**EXERCISE BRIEF**
Transcribe the data in full; each line must match exactly.

**PROVIDED RECORDS**

# # # #

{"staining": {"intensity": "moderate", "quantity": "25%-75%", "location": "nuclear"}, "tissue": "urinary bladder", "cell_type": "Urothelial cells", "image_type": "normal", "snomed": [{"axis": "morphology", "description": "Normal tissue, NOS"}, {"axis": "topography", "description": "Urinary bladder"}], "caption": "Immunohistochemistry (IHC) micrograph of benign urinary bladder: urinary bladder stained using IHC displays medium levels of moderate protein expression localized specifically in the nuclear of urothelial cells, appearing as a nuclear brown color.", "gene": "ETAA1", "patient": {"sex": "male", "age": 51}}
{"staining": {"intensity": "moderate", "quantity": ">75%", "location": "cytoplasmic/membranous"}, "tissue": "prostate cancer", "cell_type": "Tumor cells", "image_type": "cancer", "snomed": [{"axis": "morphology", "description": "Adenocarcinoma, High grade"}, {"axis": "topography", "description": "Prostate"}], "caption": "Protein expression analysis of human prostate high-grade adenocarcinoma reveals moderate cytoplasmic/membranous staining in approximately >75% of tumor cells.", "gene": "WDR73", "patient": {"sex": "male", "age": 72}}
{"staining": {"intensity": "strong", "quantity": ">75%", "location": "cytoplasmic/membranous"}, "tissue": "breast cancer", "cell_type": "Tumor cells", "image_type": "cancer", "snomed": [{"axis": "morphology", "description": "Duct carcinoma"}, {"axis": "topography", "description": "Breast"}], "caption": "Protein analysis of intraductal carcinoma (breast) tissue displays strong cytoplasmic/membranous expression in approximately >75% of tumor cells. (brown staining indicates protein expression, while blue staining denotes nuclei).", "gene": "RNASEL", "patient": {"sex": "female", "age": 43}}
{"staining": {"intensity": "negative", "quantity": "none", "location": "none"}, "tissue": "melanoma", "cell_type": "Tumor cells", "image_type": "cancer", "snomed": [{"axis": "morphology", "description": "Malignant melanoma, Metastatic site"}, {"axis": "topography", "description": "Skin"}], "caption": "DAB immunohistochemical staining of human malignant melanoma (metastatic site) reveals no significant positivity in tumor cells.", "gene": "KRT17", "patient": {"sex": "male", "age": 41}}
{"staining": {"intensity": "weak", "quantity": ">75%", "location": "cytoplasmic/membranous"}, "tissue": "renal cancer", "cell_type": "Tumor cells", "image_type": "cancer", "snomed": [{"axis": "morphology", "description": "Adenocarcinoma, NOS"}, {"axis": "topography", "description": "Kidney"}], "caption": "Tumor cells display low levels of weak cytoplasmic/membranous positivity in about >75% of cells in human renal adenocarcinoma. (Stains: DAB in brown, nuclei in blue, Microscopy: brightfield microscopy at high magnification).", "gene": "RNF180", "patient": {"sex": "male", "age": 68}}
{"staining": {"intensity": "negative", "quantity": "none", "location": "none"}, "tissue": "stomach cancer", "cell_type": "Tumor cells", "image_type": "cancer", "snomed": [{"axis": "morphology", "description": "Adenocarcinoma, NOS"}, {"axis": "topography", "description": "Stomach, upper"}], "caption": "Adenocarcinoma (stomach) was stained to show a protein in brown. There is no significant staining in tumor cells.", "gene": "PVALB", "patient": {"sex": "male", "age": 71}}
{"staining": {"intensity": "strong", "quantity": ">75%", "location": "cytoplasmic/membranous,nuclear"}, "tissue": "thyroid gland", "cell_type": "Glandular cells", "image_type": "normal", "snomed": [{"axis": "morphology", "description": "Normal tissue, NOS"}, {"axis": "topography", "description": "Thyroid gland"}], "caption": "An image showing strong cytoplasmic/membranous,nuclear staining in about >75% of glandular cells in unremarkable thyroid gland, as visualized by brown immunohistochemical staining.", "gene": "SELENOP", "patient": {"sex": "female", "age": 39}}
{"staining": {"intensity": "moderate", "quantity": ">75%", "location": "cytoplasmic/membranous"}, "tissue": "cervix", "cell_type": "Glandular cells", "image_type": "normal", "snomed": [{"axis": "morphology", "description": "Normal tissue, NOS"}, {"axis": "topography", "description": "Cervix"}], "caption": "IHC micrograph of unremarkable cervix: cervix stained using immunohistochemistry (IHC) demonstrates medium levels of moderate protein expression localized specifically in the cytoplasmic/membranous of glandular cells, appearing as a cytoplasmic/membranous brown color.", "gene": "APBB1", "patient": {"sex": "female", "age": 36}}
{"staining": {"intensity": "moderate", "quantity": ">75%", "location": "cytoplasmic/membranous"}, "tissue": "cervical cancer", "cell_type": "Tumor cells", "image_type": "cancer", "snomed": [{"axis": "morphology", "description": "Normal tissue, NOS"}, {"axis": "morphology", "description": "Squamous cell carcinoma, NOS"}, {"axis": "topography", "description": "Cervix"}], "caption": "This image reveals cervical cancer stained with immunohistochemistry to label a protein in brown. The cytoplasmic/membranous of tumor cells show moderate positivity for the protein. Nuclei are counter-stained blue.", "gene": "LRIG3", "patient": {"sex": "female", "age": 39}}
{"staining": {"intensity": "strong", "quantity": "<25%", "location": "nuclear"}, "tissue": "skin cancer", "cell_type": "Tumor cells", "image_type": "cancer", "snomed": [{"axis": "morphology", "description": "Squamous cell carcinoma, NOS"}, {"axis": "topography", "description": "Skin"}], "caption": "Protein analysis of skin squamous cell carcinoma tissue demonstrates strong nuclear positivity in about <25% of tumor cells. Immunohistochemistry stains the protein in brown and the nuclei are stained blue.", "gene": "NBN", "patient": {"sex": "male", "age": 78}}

# # # #

**EXERCISE RESPONSE**
{"staining": {"intensity": "moderate", "quantity": "25%-75%", "location": "nuclear"}, "tissue": "urinary bladder", "cell_type": "Urothelial cells", "image_type": "normal", "snomed": [{"axis": "morphology", "description": "Normal tissue, NOS"}, {"axis": "topography", "description": "Urinary bladder"}], "caption": "Immunohistochemistry (IHC) micrograph of benign urinary bladder: urinary bladder stained using IHC displays medium levels of moderate protein expression localized specifically in the nuclear of urothelial cells, appearing as a nuclear brown color.", "gene": "ETAA1", "patient": {"sex": "male", "age": 51}}
{"staining": {"intensity": "moderate", "quantity": ">75%", "location": "cytoplasmic/membranous"}, "tissue": "prostate cancer", "cell_type": "Tumor cells", "image_type": "cancer", "snomed": [{"axis": "morphology", "description": "Adenocarcinoma, High grade"}, {"axis": "topography", "description": "Prostate"}], "caption": "Protein expression analysis of human prostate high-grade adenocarcinoma reveals moderate cytoplasmic/membranous staining in approximately >75% of tumor cells.", "gene": "WDR73", "patient": {"sex": "male", "age": 72}}
{"staining": {"intensity": "strong", "quantity": ">75%", "location": "cytoplasmic/membranous"}, "tissue": "breast cancer", "cell_type": "Tumor cells", "image_type": "cancer", "snomed": [{"axis": "morphology", "description": "Duct carcinoma"}, {"axis": "topography", "description": "Breast"}], "caption": "Protein analysis of intraductal carcinoma (breast) tissue displays strong cytoplasmic/membranous expression in approximately >75% of tumor cells. (brown staining indicates protein expression, while blue staining denotes nuclei).", "gene": "RNASEL", "patient": {"sex": "female", "age": 43}}
{"staining": {"intensity": "negative", "quantity": "none", "location": "none"}, "tissue": "melanoma", "cell_type": "Tumor cells", "image_type": "cancer", "snomed": [{"axis": "morphology", "description": "Malignant melanoma, Metastatic site"}, {"axis": "topography", "description": "Skin"}], "caption": "DAB immunohistochemical staining of human malignant melanoma (metastatic site) reveals no significant positivity in tumor cells.", "gene": "KRT17", "patient": {"sex": "male", "age": 41}}
{"staining": {"intensity": "weak", "quantity": ">75%", "location": "cytoplasmic/membranous"}, "tissue": "renal cancer", "cell_type": "Tumor cells", "image_type": "cancer", "snomed": [{"axis": "morphology", "description": "Adenocarcinoma, NOS"}, {"axis": "topography", "description": "Kidney"}], "caption": "Tumor cells display low levels of weak cytoplasmic/membranous positivity in about >75% of cells in human renal adenocarcinoma. (Stains: DAB in brown, nuclei in blue, Microscopy: brightfield microscopy at high magnification).", "gene": "RNF180", "patient": {"sex": "male", "age": 68}}
{"staining": {"intensity": "negative", "quantity": "none", "location": "none"}, "tissue": "stomach cancer", "cell_type": "Tumor cells", "image_type": "cancer", "snomed": [{"axis": "morphology", "description": "Adenocarcinoma, NOS"}, {"axis": "topography", "description": "Stomach, upper"}], "caption": "Adenocarcinoma (stomach) was stained to show a protein in brown. There is no significant staining in tumor cells.", "gene": "PVALB", "patient": {"sex": "male", "age": 71}}
{"staining": {"intensity": "strong", "quantity": ">75%", "location": "cytoplasmic/membranous,nuclear"}, "tissue": "thyroid gland", "cell_type": "Glandular cells", "image_type": "normal", "snomed": [{"axis": "morphology", "description": "Normal tissue, NOS"}, {"axis": "topography", "description": "Thyroid gland"}], "caption": "An image showing strong cytoplasmic/membranous,nuclear staining in about >75% of glandular cells in unremarkable thyroid gland, as visualized by brown immunohistochemical staining.", "gene": "SELENOP", "patient": {"sex": "female", "age": 39}}
{"staining": {"intensity": "moderate", "quantity": ">75%", "location": "cytoplasmic/membranous"}, "tissue": "cervix", "cell_type": "Glandular cells", "image_type": "normal", "snomed": [{"axis": "morphology", "description": "Normal tissue, NOS"}, {"axis": "topography", "description": "Cervix"}], "caption": "IHC micrograph of unremarkable cervix: cervix stained using immunohistochemistry (IHC) demonstrates medium levels of moderate protein expression localized specifically in the cytoplasmic/membranous of glandular cells, appearing as a cytoplasmic/membranous brown color.", "gene": "APBB1", "patient": {"sex": "female", "age": 36}}
{"staining": {"intensity": "moderate", "quantity": ">75%", "location": "cytoplasmic/membranous"}, "tissue": "cervical cancer", "cell_type": "Tumor cells", "image_type": "cancer", "snomed": [{"axis": "morphology", "description": "Normal tissue, NOS"}, {"axis": "morphology", "description": "Squamous cell carcinoma, NOS"}, {"axis": "topography", "description": "Cervix"}], "caption": "This image reveals cervical cancer stained with immunohistochemistry to label a protein in brown. The cytoplasmic/membranous of tumor cells show moderate positivity for the protein. Nuclei are counter-stained blue.", "gene": "LRIG3", "patient": {"sex": "female", "age": 39}}
{"staining": {"intensity": "strong", "quantity": "<25%", "location": "nuclear"}, "tissue": "skin cancer", "cell_type": "Tumor cells", "image_type": "cancer", "snomed": [{"axis": "morphology", "description": "Squamous cell carcinoma, NOS"}, {"axis": "topography", "description": "Skin"}], "caption": "Protein analysis of skin squamous cell carcinoma tissue demonstrates strong nuclear positivity in about <25% of tumor cells. Immunohistochemistry stains the protein in brown and the nuclei are stained blue.", "gene": "NBN", "patient": {"sex": "male", "age": 78}}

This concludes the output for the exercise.